*Exercise*: In the entries below, begin at the line that has "periods covered by", stop after the line that has "Submit Your New", and output those lines exactly with no pictures.

*Data items*:

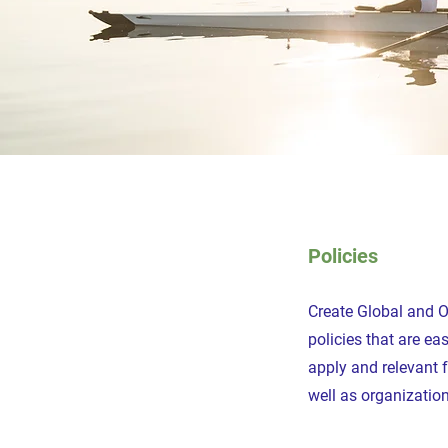
Policies
Create Global and 
policies that are e
apply and relevant 
well as organization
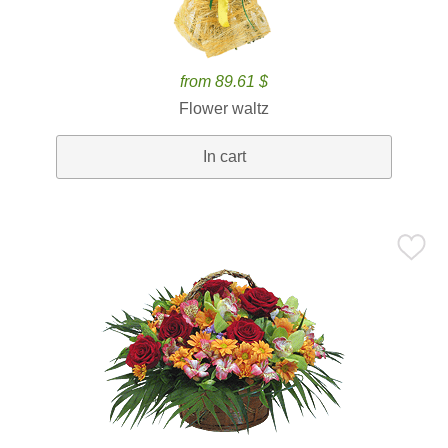
from 89.61 $
Flower waltz
In cart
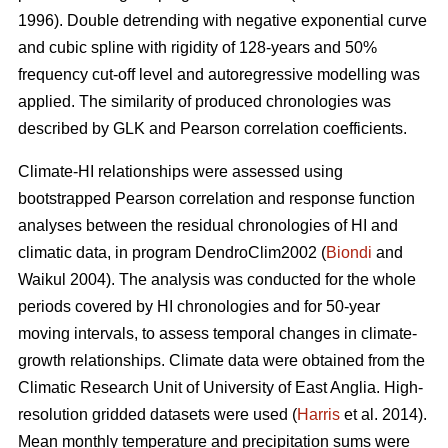
1996). Double detrending with negative exponential curve
and cubic spline with rigidity of 128-years and 50%
frequency cut-off level and autoregressive modelling was
applied. The similarity of produced chronologies was
described by GLK and Pearson correlation coefficients.
Climate-HI relationships were assessed using
bootstrapped Pearson correlation and response function
analyses between the residual chronologies of HI and
climatic data, in program DendroClim2002 (
Biondi
and
Waikul 2004). The analysis was conducted for the whole
periods covered by HI chronologies and for 50-year
moving intervals, to assess temporal changes in climate-
growth relationships. Climate data were obtained from the
Climatic Research Unit of University of East Anglia. High-
resolution gridded datasets were used (
Harris
et al. 2014).
Mean monthly temperature and precipitation sums were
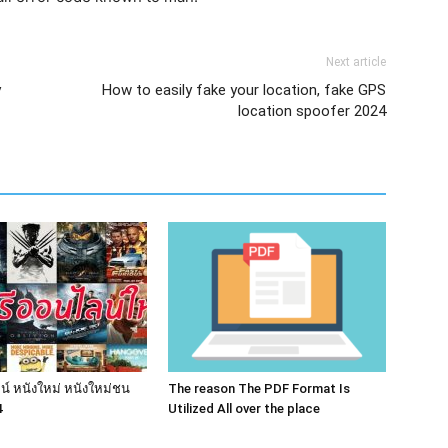
Next article
y
How to easily fake your location, fake GPS
location spoofer 2024
น์ หนังใหม่ หนังใหม่ชน
The reason The PDF Format Is
4
Utilized All over the place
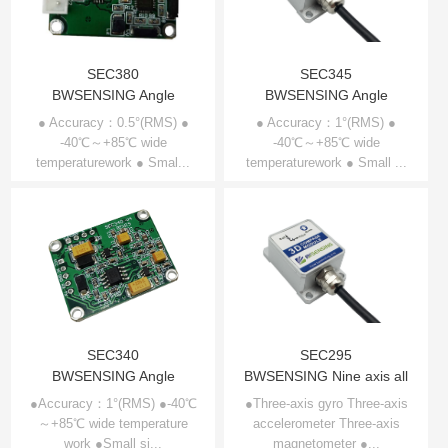
SEC380
SEC345
BWSENSING Angle
BWSENSING Angle
Compensation 3D
Compensation 3D
● Accuracy：0.5°(RMS) ●
● Accuracy：1°(RMS) ●
Compass SEC380
-40℃～+85℃ wide
Compass SEC345
-40℃～+85℃ wide
temperaturework ● Smal...
temperaturework ● Small ...
SEC340
SEC295
BWSENSING Angle
BWSENSING Nine axis all
Compensation 3D
attitude electronic
●Accuracy：1°(RMS) ●-40℃
●Three-axis gyro Three-axis
～+85℃ wide temperature
Compass SEC340
accelerometer Three-axis
compass SEC295
work ●Small si...
magnetometer ●...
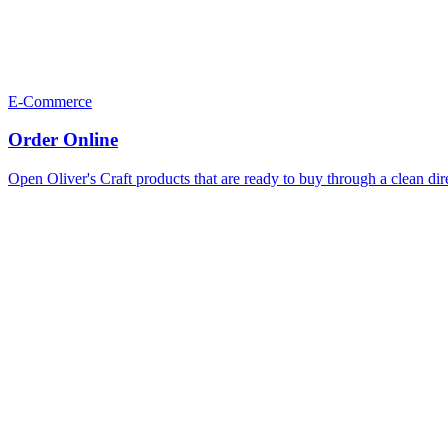
E-Commerce
Order Online
Open Oliver's Craft products that are ready to buy through a clean dir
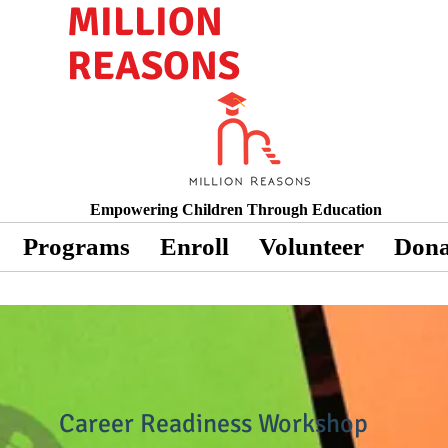
MILLION
REASONS
Empowering Children Through Education
Programs
Enroll
Volunteer
Dona
Career Readiness Workshop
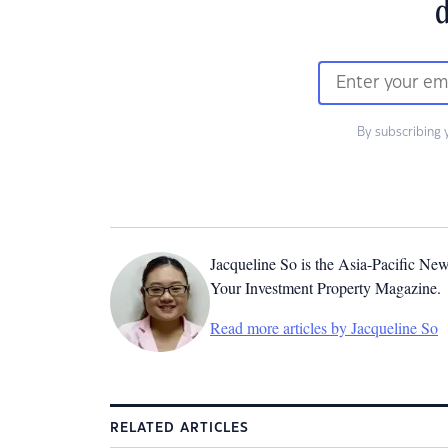
d
By subscribing 
Jacqueline So is the Asia-Pacific New
Your Investment Property Magazine.
Read more articles by Jacqueline So
RELATED ARTICLES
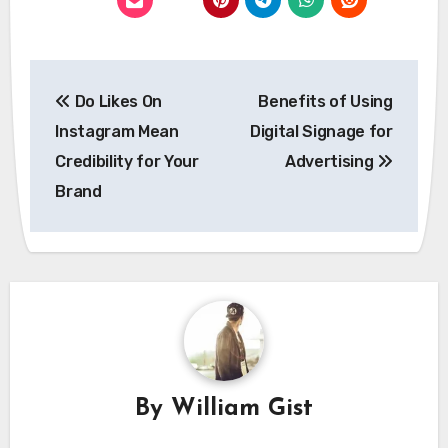
Post
Do Likes On
Benefits of Using
navigation
Instagram Mean
Digital Signage for
Credibility for Your
Advertising
Brand
By
William Gist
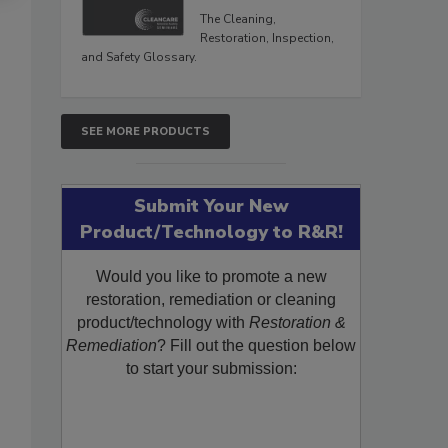
The Cleaning,
Restoration, Inspection,
and Safety Glossary.
SEE MORE PRODUCTS
Submit Your New
Product/Technology to R&R!
Would you like to promote a new
restoration, remediation or cleaning
product/technology with
Restoration &
Remediation
? Fill out the question below
to start your submission:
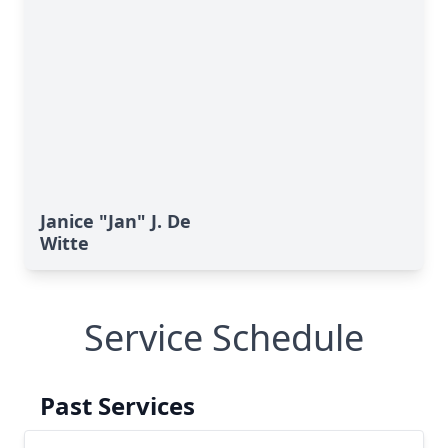
Janice "Jan" J. De
Witte
Service Schedule
Past Services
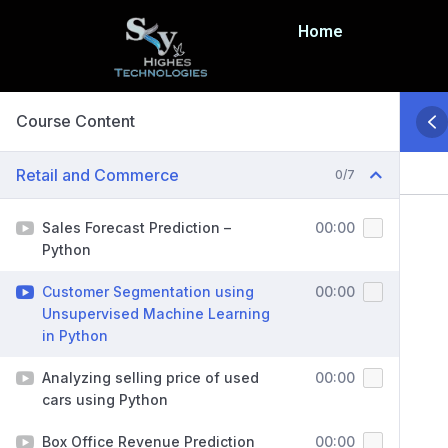
Home
Course Content
Retail and Commerce
0/7
Sales Forecast Prediction –
00:00
Python
Customer Segmentation using
00:00
Unsupervised Machine Learning
in Python
Analyzing selling price of used
00:00
cars using Python
Box Office Revenue Prediction
00:00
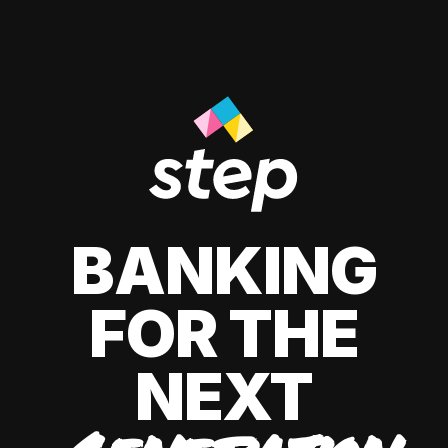
BANKING
FOR THE
NEXT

*Written answer*:
periods covered by HI chronologies and for 50-year
moving intervals, to assess temporal changes in climate-
growth relationships. Climate data were obtained from the
Climatic Research Unit of University of East Anglia. High-
resolution gridded datasets were used (
Harris
et al. 2014).
Mean monthly temperature and precipitation sums were
Next article
y
How to easily fake your location, fake GPS
location spoofer 2024
น์ หนังใหม่ หนังใหม่ชน
The reason The PDF Format Is
4
Utilized All over the place
SEC380
SEC345
BWSENSING Angle
BWSENSING Angle
Compensation 3D
Compensation 3D
● Accuracy：0.5°(RMS) ●
● Accuracy：1°(RMS) ●
Compass SEC380
-40℃～+85℃ wide
Compass SEC345
-40℃～+85℃ wide
temperaturework ● Smal...
temperaturework ● Small ...
SEC340
SEC295
BWSENSING Angle
BWSENSING Nine axis all
Compensation 3D
attitude electronic
●Accuracy：1°(RMS) ●-40℃
●Three-axis gyro Three-axis
～+85℃ wide temperature
Compass SEC340
accelerometer Three-axis
compass SEC295
work ●Small si...
magnetometer ●...
E-Commerce
Order Online
Open Oliver's Craft products that are ready to buy through a clean dir
MILLION
REASONS
Empowering Children Through Education
Programs
Enroll
Volunteer
Dona
Career Readiness Workshop
d
By subscribing 
Jacqueline So is the Asia-Pacific New
Your Investment Property Magazine.
Read more articles by Jacqueline So
RELATED ARTICLES
Post
Do Likes On
Benefits of Using
navigation
Instagram Mean
Digital Signage for
Credibility for Your
Advertising
Brand
By
William Gist
The Cleaning,
Restoration, Inspection,
and Safety Glossary.
SEE MORE PRODUCTS
Submit Your New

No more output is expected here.